Name	Subcellular Localization	Function	Involvement in NAFLD
InsP3R1	ER membrane	Ca2+ release from ER to cytoplasm	Increased expression is found in NASH patients; hepatic knockout mice are more resistant to lipid accumulation [46].
InsP3R2	ER membrane	Ca2+ release from ER to cytoplasm	InsP3R2 is down-regulated in NAFLD mouse models and NASH patients; null mice have no apparent lipid metabolic phenotype [51].
STIM1	ER membrane	Ca2+ sensor that drives Ca2+ entry from extracellular space	STIM1/2 inducible knockout mice have reduced lipolysis but increased lipophagy [95].
Orai	Plasma membrane	Ca2+ entry from extracellular space to cytoplasm	Orai1 is moderately increased in hepatic steatosis [34]; loss-of-function mutations impairs lipolysis but increases lipophagy [95].
SERCA2b	ER membrane	Ca2+ uptake from cytoplasm to ER	Impaired activity is associated with ER stress [36]; overexpression alleviates hepatic steatosis [37].
VDAC	Mitochondrial outer membrane	Entry of Ca2+ and other metabolites
Mfn2	ER–mitochondria contacts	Forms dimer with Mfn1; ER–mitochondria tethering	Down-regulation is observed in NAFLD mouse models and NASH patients [59]; hepatic ablation results in ER stress and impaired insulin signaling [60].
MCU	Mitochondrial inner membrane	Ca2+ uptake to the mitochondria	Hepatic ablation of MCU delays cytoplasmic Ca2+ clearance and promotes lipid accumulation [71].

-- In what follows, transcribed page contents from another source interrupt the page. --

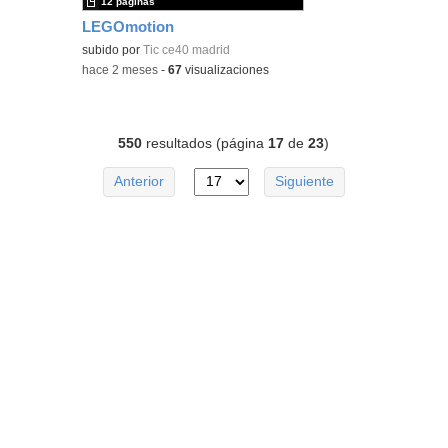
12 páginas
LEGOmotion
subido por
Tic ce40 madrid
-
hace 2 meses
-
67
visualizaciones
550
resultados (página
17
de
23
)
Anterior
Siguiente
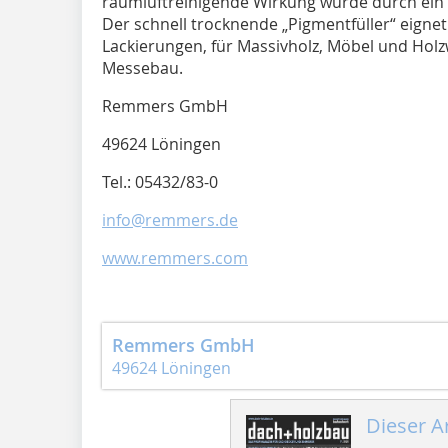
raumluftreinigende Wirkung wurde durch ein u
Der schnell trocknende „Pigmentfüller“ eigne
Lackierungen, für Massivholz, Möbel und Hol
Messebau.
Remmers GmbH
49624 Löningen
Tel.: 05432/83-0
info@remmers.de
www.remmers.com
Remmers GmbH
49624 Löningen
Dieser Ar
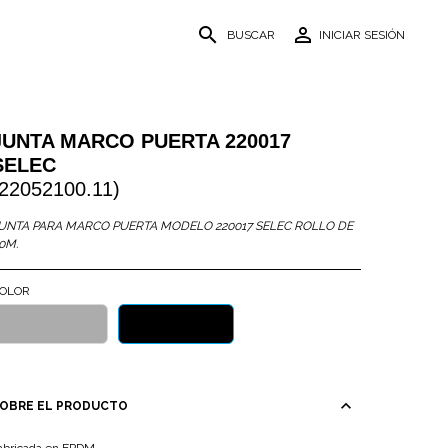
search
person_outline
BUSCAR
INICIAR SESIÓN
JUNTA MARCO PUERTA 220017
SELEC
(22052100.11)
UNTA PARA MARCO PUERTA MODELO 220017 SELEC ROLLO DE
0M.
OLOR
GRIS
NEGRO
expand_less
OBRE EL PRODUCTO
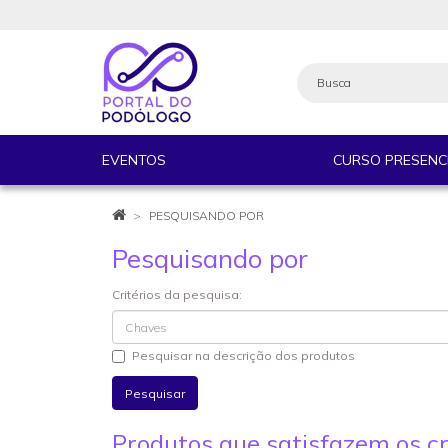
EVENTOS
CURSO PRESENC
PESQUISANDO POR
Pesquisando por
Critérios da pesquisa:
Pesquisar na descrição dos produtos
Produtos que satisfazem os cr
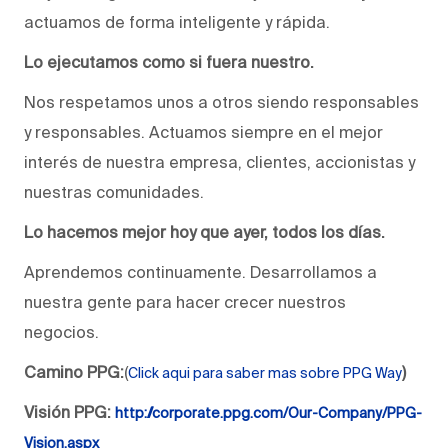
actuamos de forma inteligente y rápida.
Lo ejecutamos como si fuera nuestro.
Nos respetamos unos a otros siendo responsables
y responsables. Actuamos siempre en el mejor
interés de nuestra empresa, clientes, accionistas y
nuestras comunidades.
Lo hacemos mejor hoy que ayer, todos los días.
Aprendemos continuamente. Desarrollamos a
nuestra gente para hacer crecer nuestros
negocios.
Camino PPG:
(
)
Click aqui para saber mas sobre PPG Way
Visión PPG:
http://corporate.ppg.com/Our-Company/PPG-
Vision.aspx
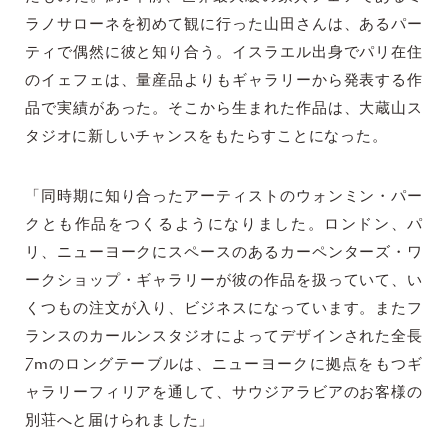
ラノサローネを初めて観に行った山田さんは、あるパー
ティで偶然に彼と知り合う。イスラエル出身でパリ在住
のイェフェは、量産品よりもギャラリーから発表する作
品で実績があった。そこから生まれた作品は、大蔵山ス
タジオに新しいチャンスをもたらすことになった。
「同時期に知り合ったアーティストのウォンミン・パー
クとも作品をつくるようになりました。ロンドン、パ
リ、ニューヨークにスペースのあるカーペンターズ・ワ
ークショップ・ギャラリーが彼の作品を扱っていて、い
くつもの注文が入り、ビジネスになっています。またフ
ランスのカールンスタジオによってデザインされた全長
7mのロングテーブルは、ニューヨークに拠点をもつギ
ャラリーフィリアを通して、サウジアラビアのお客様の
別荘へと届けられました」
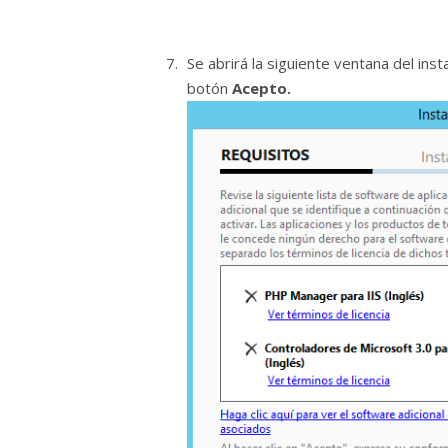
Se abrirá la siguiente ventana del ins
botón
Acepto.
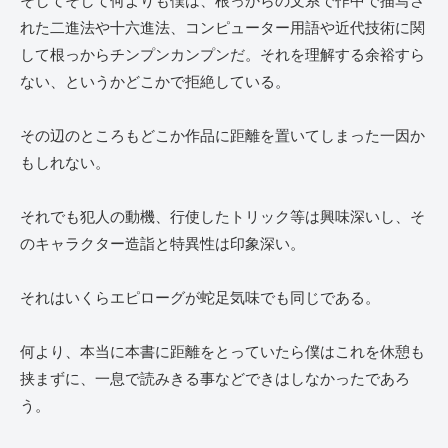
そしてそして何よりも僕は、根っからの文系で作中で描写さ
れた二進法や十六進法、コンピューター用語や近代技術に関
して根っからチンプンカンプンだ。それを理解する余裕すら
ない、というかどこかで拒絶している。
その辺のところもどこか作品に距離を置いてしまった一因か
もしれない。
それでも犯人の動機、行使したトリック等は興味深いし、そ
のキャラクター造詣と特異性は印象深い。
それはいくらエピローグが蛇足気味でも同じである。
何より、本当に本書に距離をとっていたら僕はこれを休憩も
挟まずに、一息で読みきる事などできはしなかったであろ
う。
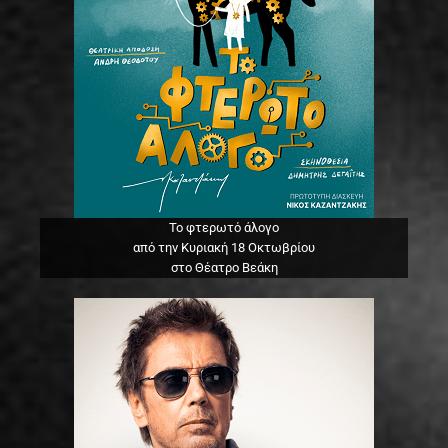
Το φτερωτό άλογο
από την Κυριακή 18 Οκτωβρίου
στο Θέατρο Βεάκη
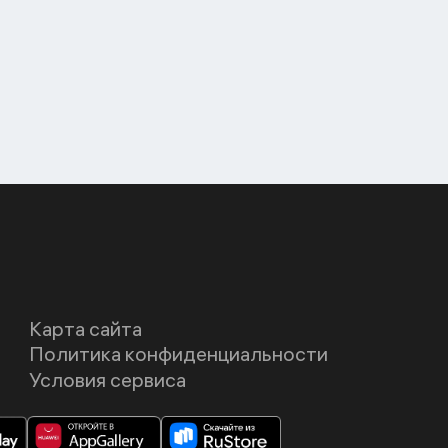
Карта сайта
Политика конфиденциальности
Условия сервиса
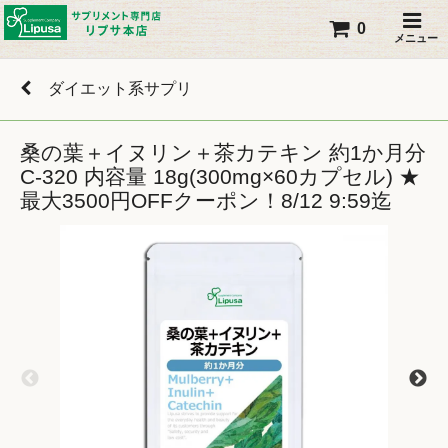
0
メニュー
ダイエット系サプリ
桑の葉＋イヌリン＋茶カテキン 約1か月分
C-320 内容量 18g(300mg×60カプセル) ★
最大3500円OFFクーポン！8/12 9:59迄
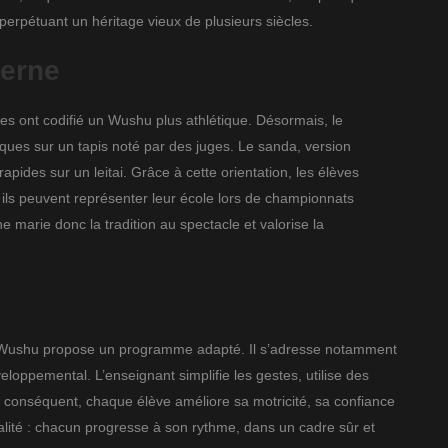
perpétuant un héritage vieux de plusieurs siècles.
derne
es ont codifié un Wushu plus athlétique. Désormais, le
tiques sur un tapis noté par des juges. Le sanda, version
apides sur un leitai. Grâce à cette orientation, les élèves
, ils peuvent représenter leur école lors de championnats
arie donc la tradition au spectacle et valorise la
AMC Wushu propose un programme adapté. Il s’adresse notamment
ppemental. L’enseignant simplifie les gestes, utilise des
r conséquent, chaque élève améliore sa motricité, sa confiance
éalité : chacun progresse à son rythme, dans un cadre sûr et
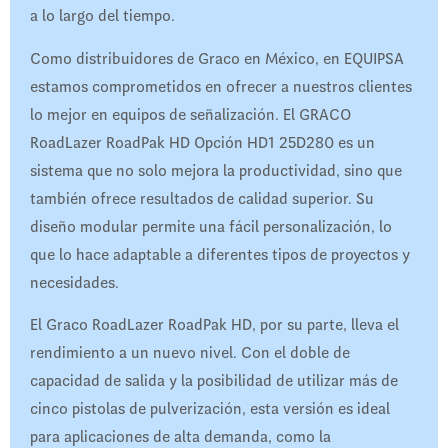
a lo largo del tiempo.
Como distribuidores de Graco en México, en EQUIPSA
estamos comprometidos en ofrecer a nuestros clientes
lo mejor en equipos de señalización. El GRACO
RoadLazer RoadPak HD Opción HD1 25D280 es un
sistema que no solo mejora la productividad, sino que
también ofrece resultados de calidad superior. Su
diseño modular permite una fácil personalización, lo
que lo hace adaptable a diferentes tipos de proyectos y
necesidades.
El Graco RoadLazer RoadPak HD, por su parte, lleva el
rendimiento a un nuevo nivel. Con el doble de
capacidad de salida y la posibilidad de utilizar más de
cinco pistolas de pulverización, esta versión es ideal
para aplicaciones de alta demanda, como la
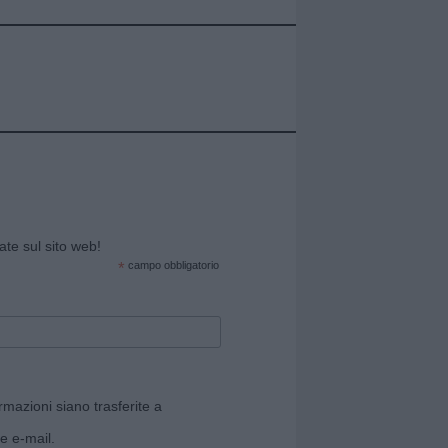
cate sul sito web!
*
campo obbligatorio
rmazioni siano trasferite a
e e-mail.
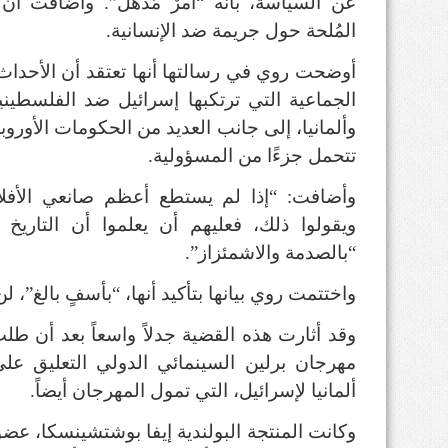
عن السياسة، بأنه “أمرٌ مُذهل”. وأضافت أن 
المُلحة حول جريمة ضد الإنسانية.
أوضحت روي في رسالتها أنها تعتقد أن الأحداث
الجماعية التي ترتكبها إسرائيل ضد الفلسطيني
وألمانيا، إلى جانب العديد من الحكومات الأوروبي
تتحمل جزءًا من المسؤولية.
وأضافت: “إذا لم يستطع أعظم صانعي الأفلام
ويقولوا ذلك، فعليهم أن يعلموا أن التاريخ
“بالصدمة والاشمئزاز”.
واختتمت روي بيانها بتأكيد أنها، “بأسفٍ بالغ”،
وقد أثارت هذه القضية جدلاً واسعاً بعد أن 
مهرجان برلين السينمائي الدولي التعليق على
ألمانيا لإسرائيل، التي تمول المهرجان أيضاً.
وكانت المنتجة البولندية إيفا بوشتشينسكا، عضو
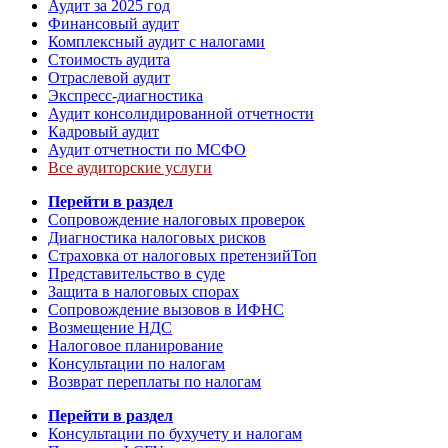
Аудит за 2025 год
Финансовый аудит
Комплексный аудит с налогами
Стоимость аудита
Отраслевой аудит
Экспресс-диагностика
Аудит консолидированной отчетности
Кадровый аудит
Аудит отчетности по МСФО
Все аудиторские услуги
Перейти в раздел
Сопровождение налоговых проверок
Диагностика налоговых рисков
Страховка от налоговых претензий
Топ
Представительство в суде
Защита в налоговых спорах
Сопровождение вызовов в ИФНС
Возмещение НДС
Налоговое планирование
Консультации по налогам
Возврат переплаты по налогам
Перейти в раздел
Консультации по бухучету и налогам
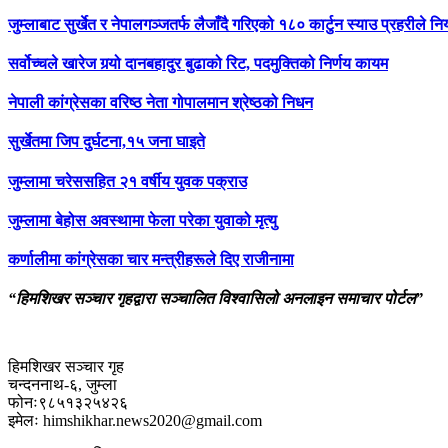
जुम्लाबाट सुर्खेत र नेपालगञ्जतर्फ लैजाँदै गरिएको १८० कार्टुन स्याउ प्रहरीले नि
सर्वोच्चले खारेज गर्‍यो दानबहादुर बुढाको रिट, पदमुक्तिको निर्णय कायम
नेपाली कांग्रेसका वरिष्ठ नेता गोपालमान श्रेष्ठको निधन
सुर्खेतमा जिप दुर्घटना,१५ जना घाइते
जुम्लामा चरेससहित २१ वर्षीय युवक पक्राउ
जुम्लामा बेहोस अवस्थामा फेला परेका युवाको मृत्यु
कर्णालीमा कांग्रेसका चार मन्त्रीहरूले दिए राजीनामा
“हिमशिखर सञ्चार गृहद्वारा सञ्चालित विश्वासिलो अनलाइन समाचार पोर्टल”
हिमशिखर सञ्चार गृह
चन्दननाथ-६, जुम्ला
फोनः९८५१३२५४२६
इमेलः himshikhar.news2020@gmail.com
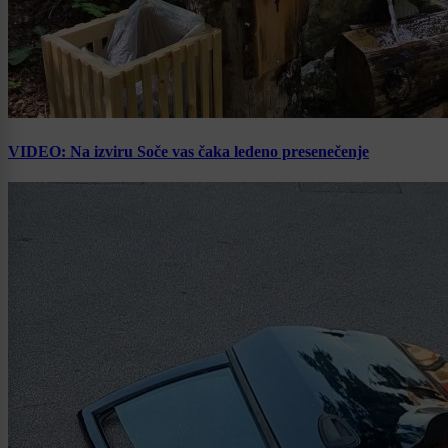
VIDEO: Na izviru Soče vas čaka ledeno presenečenje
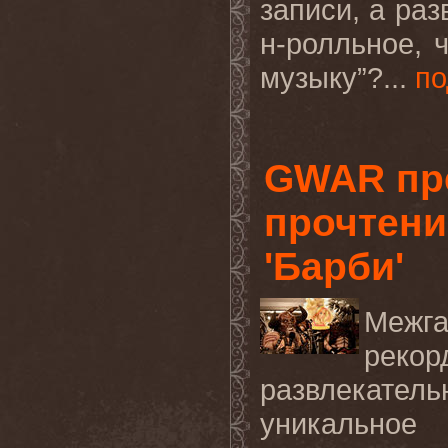
записи, а раз
н-ролльное, 
музыку”?...
по
GWAR пр
прочтени
'Барби'
Межг
рекор
развлекатель
уникальное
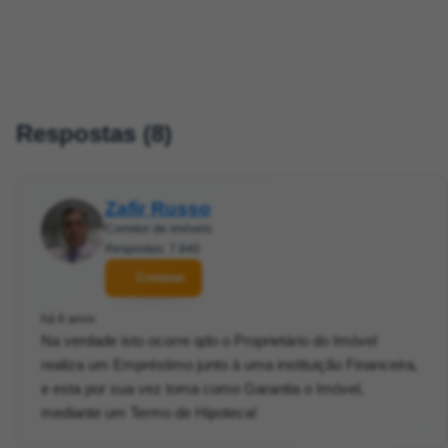
Respostas (8)
Zafir Russo
Corretor de imóveis
Respostas: 7.840
Contatar
há 6 anos
Na verdade isto ocorre qdo o Proprietário do Imóvel
realiza um Empréstimo junto à uma instituição Financeira,
e esta por sua vez toma como Garantia o Imóvel,
mediante um Termo de Hipoteca!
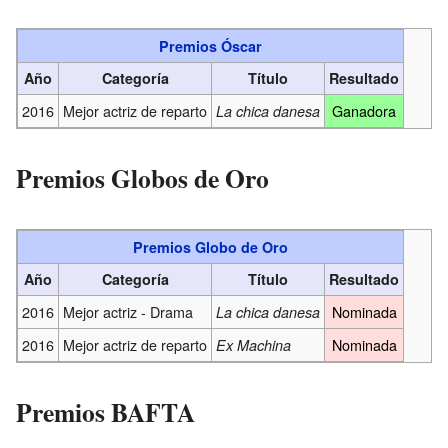
Premios Óscar
Año
Categoría
Título
Resultado
2016
Mejor actriz de reparto
Ganadora
La chica danesa
Premios Globos de Oro
Premios Globo de Oro
Año
Categoría
Título
Resultado
2016
Mejor actriz - Drama
Nominada
La chica danesa
2016
Mejor actriz de reparto
Nominada
Ex Machina
Premios BAFTA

TPC2	Lysosome	Ca2+ release from the lysosome	TPC2-deficient mice are more susceptible to NAFLD when fed with a high-cholesterol diet [84].
Calreticulin	ER lumen	Ca2+ buffering; chaperone	Association with NAFLD is not determined; knockout cells have altered membrane fluidity and ER stress levels [116].

In this review, we mainly discussed the involvement of Ca2+ channel/pumps and their auxiliary cofactors. However, Ca2+-buffering proteins/chaperones may also have critical roles in energy metabolism, although their implications in metabolic diseases are less-studied. For example, the ER chaperone calnexin is enriched at the MAM connections and stabilizes the MAM structure by binding to phosphofurin acidic cluster sorting protein-2 (PACS-2) [117]. Calnexin has also been shown to regulate SERCA activity and control the availability of Ca2+ for mitochondrial respiration [118]. Another Ca2+-binding chaperone, calreticulin, determines the sensitivity of the ER cholesterol-sensing mechanism through the sterol regulatory-element binding protein (SREBP) pathway, which is crucial in maintaining membrane fluidity and ER stress levels [116]. Their implications in metabolic disease-related mechanistic links are encouraged for future research.